Takemoto would not comment on whether the alert went off.
Beck said pilots can't always rely on reports from traffic control during storms because of the volatile atmosphere.
"It's one of the most challenging things that pilots have to deal with," Beck said. "They get information from the air traffic controllers, but the conditions are always changing and the information they're getting may not always be accurate."
Storm chaser George Hoelzeman has a different theory for the cause of the crash.
Before the pilot was ready to land, Flight 1420 could have been pushed down by a down-burst, air that rapidly descends beneath a thunderstorm.
"That could explain why he couldn't stop fast enough, if he wasn't prepared to make a landing," Hoelzeman said.
Hoelzeman notified the National Weather Service about 76 mph gusts at his home in the Park Hill area of North Little Rock about 11:30 p.m.
Hoelzeman wasn't the only storm chaser out Tuesday night.

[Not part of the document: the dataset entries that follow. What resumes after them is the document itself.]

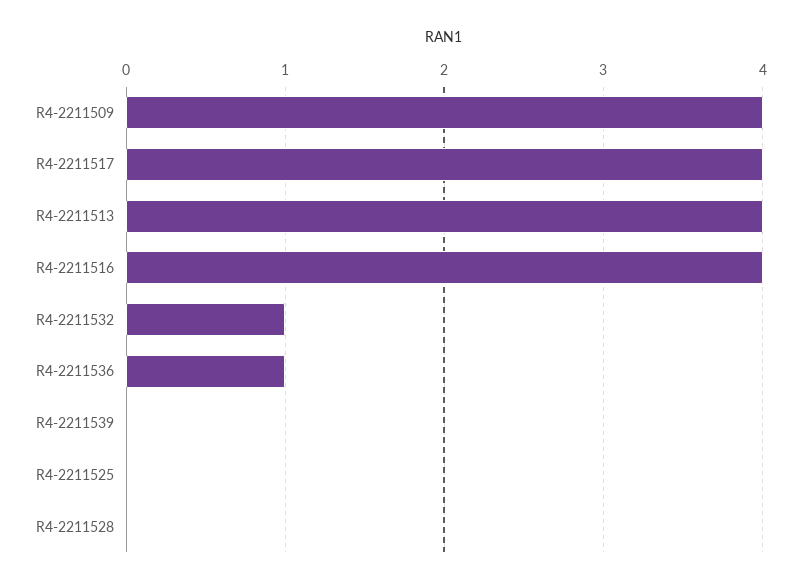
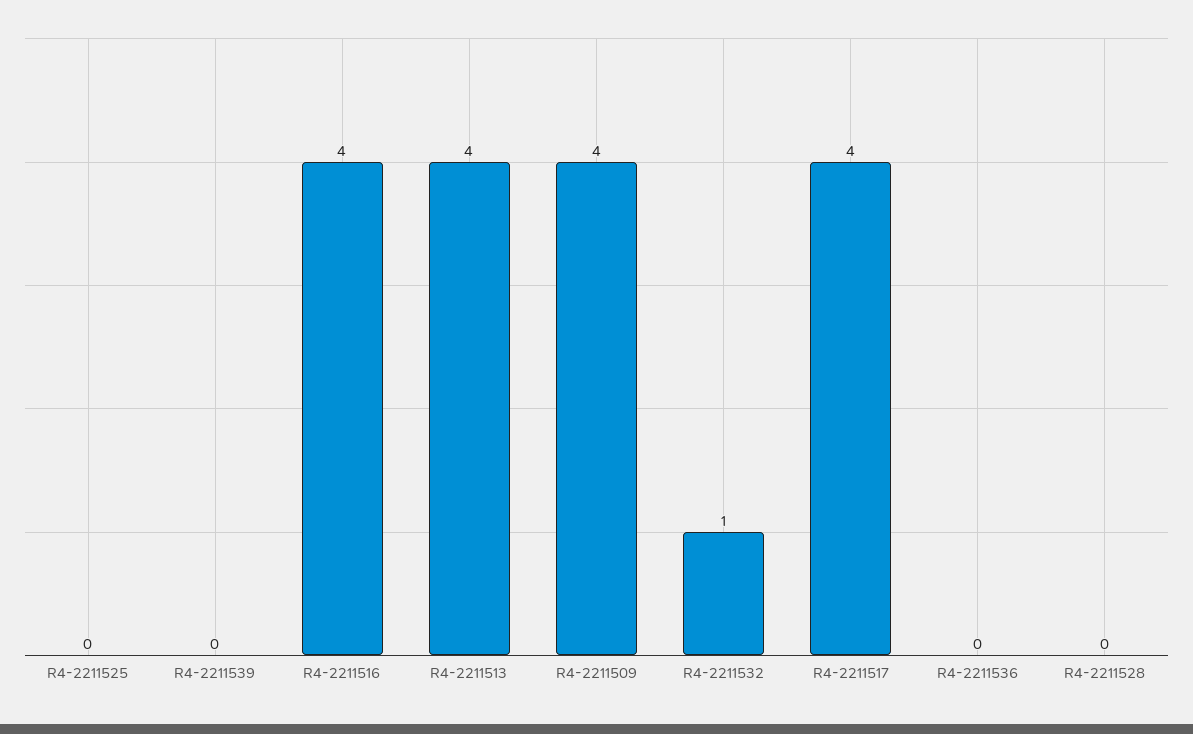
  {
    "R4-2211509": 4,
    "R4-2211517": 4,
    "R4-2211513": 4,
    "R4-2211516": 4,
    "R4-2211532": 1,
-   "R4-2211536": 1,
+   "R4-2211536": 0,
    "R4-2211539": 0,
    "R4-2211525": 0,
    "R4-2211528": 0
  }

Ham radio operator Gary Sikes also of North Little Rock was watching the "spectacular electrical show" -- lightning -- when he heard other operators talking about the crash.
"I got there about 20 minutes after it happened," Sikes said. "I got about as close as you could get in a car, and through the rain I could see the smoke billowing. The fire was already out."
Information for this article was contributed by Mary Hargrove of the Arkansas Democrat-Gazette.